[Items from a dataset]

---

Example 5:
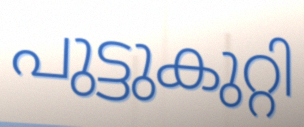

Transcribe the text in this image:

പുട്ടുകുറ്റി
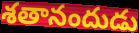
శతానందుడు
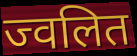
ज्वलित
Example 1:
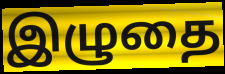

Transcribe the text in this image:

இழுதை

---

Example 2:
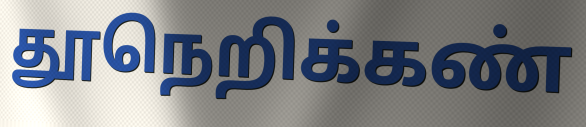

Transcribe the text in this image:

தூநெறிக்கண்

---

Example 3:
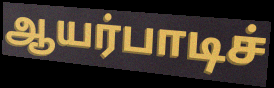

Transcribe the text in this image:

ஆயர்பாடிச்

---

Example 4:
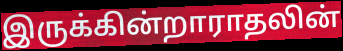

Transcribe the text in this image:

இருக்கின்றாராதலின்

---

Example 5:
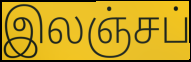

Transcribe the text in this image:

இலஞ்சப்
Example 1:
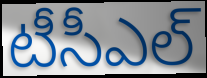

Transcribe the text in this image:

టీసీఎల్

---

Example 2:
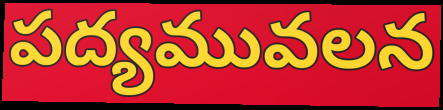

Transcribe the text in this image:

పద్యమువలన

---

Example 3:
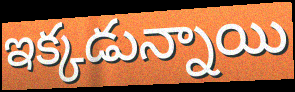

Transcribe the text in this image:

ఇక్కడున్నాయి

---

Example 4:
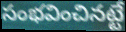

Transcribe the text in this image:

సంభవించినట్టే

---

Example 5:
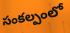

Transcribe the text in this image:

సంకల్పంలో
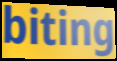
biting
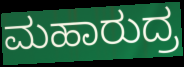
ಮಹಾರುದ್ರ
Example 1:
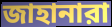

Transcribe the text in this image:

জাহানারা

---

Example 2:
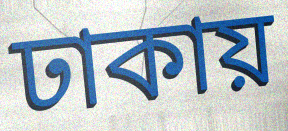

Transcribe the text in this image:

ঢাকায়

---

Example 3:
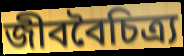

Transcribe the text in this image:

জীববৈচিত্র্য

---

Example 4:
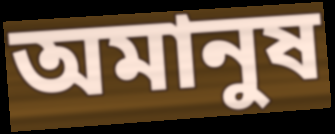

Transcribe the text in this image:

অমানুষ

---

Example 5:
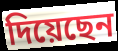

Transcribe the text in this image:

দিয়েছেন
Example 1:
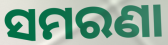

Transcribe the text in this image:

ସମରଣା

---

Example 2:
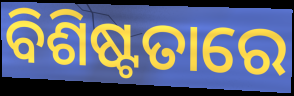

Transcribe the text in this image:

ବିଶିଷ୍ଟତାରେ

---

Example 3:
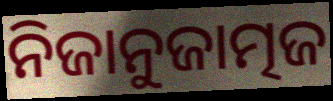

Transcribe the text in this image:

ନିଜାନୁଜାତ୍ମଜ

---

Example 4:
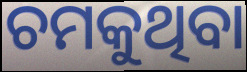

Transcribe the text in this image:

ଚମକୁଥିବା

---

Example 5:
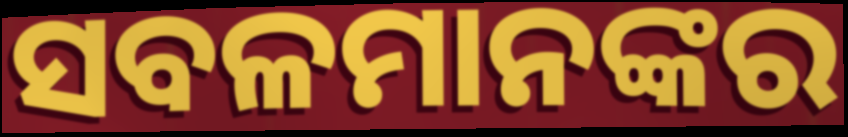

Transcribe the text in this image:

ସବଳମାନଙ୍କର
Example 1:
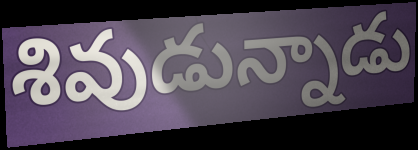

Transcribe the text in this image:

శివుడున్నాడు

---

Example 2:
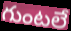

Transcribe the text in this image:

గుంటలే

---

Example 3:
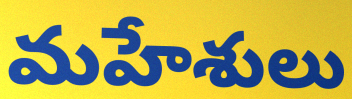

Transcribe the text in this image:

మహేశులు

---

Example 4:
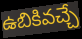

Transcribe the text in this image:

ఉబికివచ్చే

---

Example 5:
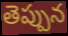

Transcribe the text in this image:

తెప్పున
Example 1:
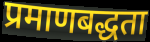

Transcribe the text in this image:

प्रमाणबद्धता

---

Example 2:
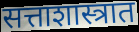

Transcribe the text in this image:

• THE EXERCISE
Retype the listing above line for line with no changes, omitting the pictures.

• COMPLETE OUTPUT
---

Example 5:

Transcribe the text in this image:

പുട്ടുകുറ്റി
శతానందుడు
ज्वलित
Example 1:

Transcribe the text in this image:

இழுதை

---

Example 2:

Transcribe the text in this image:

தூநெறிக்கண்

---

Example 3:

Transcribe the text in this image:

ஆயர்பாடிச்

---

Example 4:

Transcribe the text in this image:

இருக்கின்றாராதலின்

---

Example 5:

Transcribe the text in this image:

இலஞ்சப்
Example 1:

Transcribe the text in this image:

టీసీఎల్

---

Example 2:

Transcribe the text in this image:

పద్యమువలన

---

Example 3:

Transcribe the text in this image:

ఇక్కడున్నాయి

---

Example 4:

Transcribe the text in this image:

సంభవించినట్టే

---

Example 5:

Transcribe the text in this image:

సంకల్పంలో
biting
ಮಹಾರುದ್ರ
Example 1:

Transcribe the text in this image:

জাহানারা

---

Example 2:

Transcribe the text in this image:

ঢাকায়

---

Example 3:

Transcribe the text in this image:

জীববৈচিত্র্য

---

Example 4:

Transcribe the text in this image:

অমানুষ

---

Example 5:

Transcribe the text in this image:

দিয়েছেন
Example 1:

Transcribe the text in this image:

ସମରଣା

---

Example 2:

Transcribe the text in this image:

ବିଶିଷ୍ଟତାରେ

---

Example 3:

Transcribe the text in this image:

ନିଜାନୁଜାତ୍ମଜ

---

Example 4:

Transcribe the text in this image:

ଚମକୁଥିବା

---

Example 5:

Transcribe the text in this image:

ସବଳମାନଙ୍କର
Example 1:

Transcribe the text in this image:

శివుడున్నాడు

---

Example 2:

Transcribe the text in this image:

గుంటలే

---

Example 3:

Transcribe the text in this image:

మహేశులు

---

Example 4:

Transcribe the text in this image:

ఉబికివచ్చే

---

Example 5:

Transcribe the text in this image:

తెప్పున
Example 1:

Transcribe the text in this image:

प्रमाणबद्धता

---

Example 2:

Transcribe the text in this image:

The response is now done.